Le monde du cinéma, on l'imagine chic, glamour. Clichés hollywoodiens obligent, on n'envisage pas les hauts lieux du cinéma ailleurs que dans des quartiers branchés. Il n'en est rien à Québec. Les bureaux des Productions Thalie se trouvent au fond d'un stationnement, entre une entreprise spécialisée dans l'équipement pour camion et un magasin de location de voitures. À cet endroit, depuis 15 ans, 84 films ont été produits (fictions et documentaires, courts ou longs métrages).
Pour chaque film, la phase critique est celle du développement du projet, ou la préparation du film. «Ça peut prendre quatre ou cinq ans, explique Yves Fortin, et le tournage ne peut prendre que deux mois.»
Lors de cette phase, on écrit le scénario, on négocie avec les partenaires financiers, on établit le budget, on trouve les comédiens, les lieux du tournage, on met sous contrat l'équipe de tournage, il faut loger tout ce monde-là, coiffer et maquiller les comédiens... «Faut même prévoir combien ça va coûter en location de camions et en stationnement», précise le producteur.
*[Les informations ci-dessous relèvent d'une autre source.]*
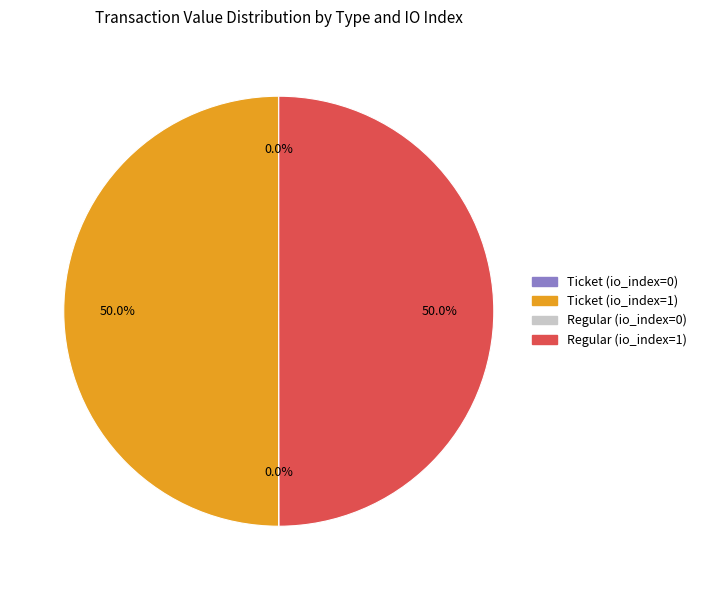

Combined, what portion of the pie is Ticket (io_index=1) and Regular (io_index=1)?

100.0%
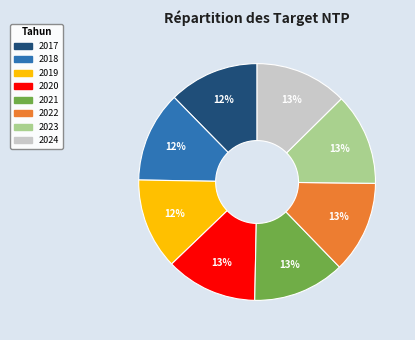

Approximately how many times larger is the value at 2024 compared to 2023?

1.0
On dit de cette étape qu'elle est critique, car rien ne garantit que le film se fera : un financement peut ne pas être accordé, il peut y avoir des problèmes de casting, etc. Pourtant, des ressources sont déjà mobilisées pour organiser tout cela, des ressources qu'il faut payer.
Des films ultratechnos
Pour la phase de développement des films à haute teneur technologique, Yves Fortin a sollicité le centre local de développement (CLD) pour un coup de pouce financier. Habituellement, le CLD intervient pour le démarrage d'entreprise. Mais le développement d'un film, même au sein d'une boîte de production bien établie, est un projet à part entière, qui a besoin de grandir dans de saines conditions.
Pour accepter de financer un projet, surtout à risque, le CLD doit saisir l'effet qu'aura la production d'un tel film sur le milieu local... d'où l'appellation de l'institution : centre local de développement. «Le CLD veut savoir comment ça fera marcher l'industrie à Québec. C'est bien beau de faire un film, mais ils veulent savoir quelle partie du budget sera dépensée ici», résume Yves Fortin. Or, il s'avère qu'à Québec, en matière de hautes technologies, on excelle; il y a en ville une grande expertise de l'animation, du numérique, du 3D.
Pour l'instant, Yves Fortin n'a sollicité des prêts du CLD que pour deux films de ce genre, qui sortiront en 2013. Dragons 3D est un docufiction sur ces créatures légendaires et leur présence dans l'imaginaire de plusieurs civilisations. Les ailes de Johnny May est un documentaire 3D sur le pilote inuit Johnny May, qui a volé plus de 34 000 heures au-dessus du Nunavik. «Et j'ai d'autres projets qui vont dans le même sens et pour lesquels le CLD pourrait être sollicité... en 2013-2014», dit M. Fortin, la mine réjouie.
Facteur d'engrenage
Selon le producteur, la présence du CLD lors de la phase de développement d'un film est déterminante. «Ça donne un élan au projet et de la crédibilité, dit-il. Le CLD ne donne pas de l'argent à n'importe qui, le dossier, ils le scrutent, ils l'analysent en profondeur. C'est un facteur d'engrenage, leur présence aide les autres partenaires financiers à monter dans le train», ajoute M. Fortin.
Si le projet de film obtient la bénédiction du CLD, c'est un gage de sérieux qui ne peut que plaire à Téléfilm Canada, la Société de développement des entreprises culturelles ou aux télédiffuseurs, autres partenaires à qui on demandera de mettre la main au portefeuille. «Comme on dit dans le métier, si t'en as un, tu les as tous», lance Yves Fortin.
Le tout est de savoir s'adresser de la bonne manière, aux bonnes personnes. Yves Fortin ne présente pas ses films de la même façon au CLD ou à un investisseur. «C'est pas du tout la même discussion», rit-il. Et il faut savoir négocier... «Et je ne fais que ça négocier», ajoute-t-il. «Pour que ça marche, il faut avoir la certitude qu'on a un bon projet de film, et qu'on n'a pas de doute sur sa faisabilité.»
Et comment avoir ces certitudes? «C'est l'instinct», conclut-il. Après 35 ans de carrières et 162 films produits, l'expérience doit aussi aider.